I began my professional career teaching English and language arts at Archbishop Spalding High School – one of the stalwart educational institutions in our archdiocese. After 32 years as a copy editor and sometimes writer, primarily in the sports department at The Baltimore Sun, I returned last August to teaching English and journalism at Cardinal Gibbons School – one of the stalwart educational institutions in our archdiocese.
I guess what I have learned in my short time back teaching shouldn’t surprise me. As in all walks of life, some things change; others remain constant.
Many of the priorities have a familiar ring to them. Reading comprehension and critical writing skills could not be emphasized enough in the 1970s. Nor can they be emphasized enough today.
I began teaching thinking that I could teach Homer, Virgil and Dante the way that I had been taught as a student at Cardinal Gibbons a decade earlier, but I soon returned to graduate school so that I could acquire the skills to address my students’ more basic writing and reading needs.
It is just as vital, perhaps more so, to address those basic writing and reading needs today.
Other things, including names, have changed. Martin Spalding is now Archbishop Spalding; 32 years ago, it was Cardinal Gibbons High School.
Names and faces may change. Challenges remain constant.
The challenges a teacher faces today are new and sometimes more complex.

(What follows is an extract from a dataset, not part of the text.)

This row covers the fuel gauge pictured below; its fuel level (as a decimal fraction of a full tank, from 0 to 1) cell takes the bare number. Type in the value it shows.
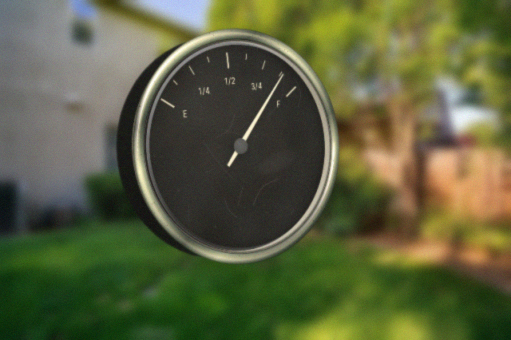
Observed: 0.875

Three decades ago, we competed with movies and television for our students’ attention and creativity. Today, we still compete with movies and television but also vie with the Internet, iPods and cell phones.
The risks for the student, too, are more involved.
Thirty years ago, the temptation to cheat was just a library, textbook or encyclopedia away. Today, plagiarism is just a mouse click or Wikipedia away.
Impressing upon our students that intellectual property is a building block of society remains a priority in my classroom.
I try to proceed as would some of the parents of our students in their professional careers.
Like a good mason, I try to draw straight lines, keep the levels of learning plumb and construct a sound foundation for study.
Sometimes I succeed; sometimes I come up short. I still go for the occasional home run. (Please excuse the sports metaphor. It’s difficult to abandon old habits after 30 years and, besides, young men at an all-boys school usually relate better to athletic references.)
Sometimes I connect. Sometimes, like Rick Dempsey in his hilarious pantomime of Babe Ruth, I fall flat on my face.
I wouldn’t have it any other way.
Michael Reeb is one of 14 faculty members at Cardinal Gibbons to have graduated from the school.